自然冷媒ヒートポンプ給湯機は、空気の熱を取り込み、冷媒を圧縮して高温にし、その熱で水を温め、最後に膨張弁で低温・低圧に戻すという流れでお湯をつくります。ここまでは問題文の前半の説明どおりです。ところが、最後の「ボイラーである」という部分は適切ではありません。給水装置として扱われる貯湯湯沸器の多くは、貯湯部にかかる圧力が100kPa以下で、かつ伝熱面積が4㎡以下であり、労働安全衛生法にいうボイラーや小型ボイラーに当たらないとされています。
この選択肢は適切な記述です。
ヒートポンプ給湯機は、大気中の熱を空気熱交換器を通じて冷媒に取り込む仕組みです。また、家庭用の自然冷媒ヒートポンプ給湯機は、CO2を冷媒とするものが対象とされています。したがって、この説明は合っています。
この選択肢は適切な記述です。
ヒートポンプ給湯機では、空気中の熱を受け取った冷媒を圧縮機で圧縮し、高温・高圧の状態にするとされています。これは、お湯をつくるための大事な段階です。
この選択肢は適切な記述です。
高温になった冷媒は、次に水熱交換器で水に熱を伝え、お湯をつくる仕組みです。つくられたお湯は、貯湯ユニットにためて使います。記述の内容はこの流れに合っています。
この選択肢は適切な記述です。
水に熱を渡したあとの冷媒は、膨張弁で膨張させて低温・低圧にし、また空気中の熱を取り込みやすい状態に戻すとされています。これはヒートポンプの基本的な流れです。
この選択肢は誤りです。
この記述は、最後の「ボイラーである」という部分が適切ではありません。給水装置として扱われる貯湯湯沸器の多くは、貯湯部の圧力が100kPa以下で、伝熱面積が4㎡以下の構造であり、労働安全衛生法に規定するボイラー及び小型ボイラーに該当しないとされています。つまり、貯湯式であることだけで、すぐにボイラーになるわけではありません。

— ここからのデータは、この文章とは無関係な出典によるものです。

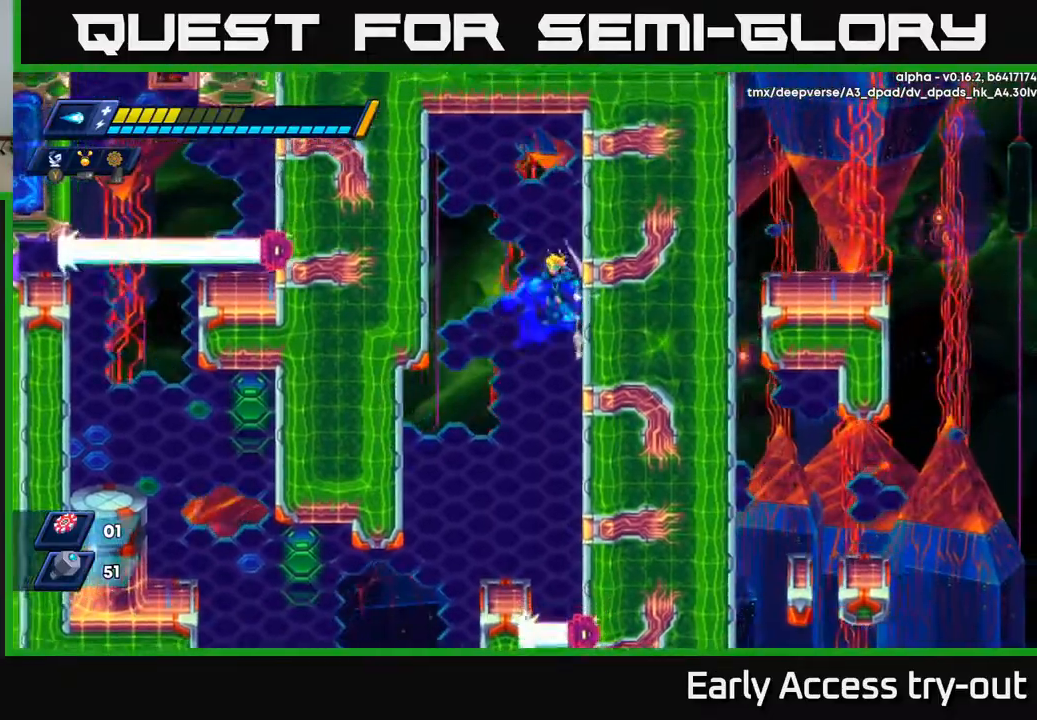
{"buttons": ["DPAD_RIGHT"], "right_stick": "center", "events": [[17, "DPAD_RIGHT", "up"], [50, "A", "down"], [50, "DPAD_LEFT", "down"], [267, "A", "up"], [350, "DPAD_LEFT", "up"], [467, "DPAD_RIGHT", "down"]]}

覚えておくポイントは、自然冷媒ヒートポンプ給湯機は、空気の熱を利用してお湯をつくる機械だということです。
流れは、
空気の熱を冷媒が吸収する
→冷媒を圧縮して高温・高圧にする
→その熱を水に伝える
→膨張弁で低温・低圧に戻す
という形です。
そして、もう一つ大事なのは、貯湯式だからといって自動的にボイラーになるわけではないという点です。法令上のボイラーかどうかは、圧力や伝熱面積などで判断されます。今回の問題では、この最後の部分を見抜けるかがポイントでした。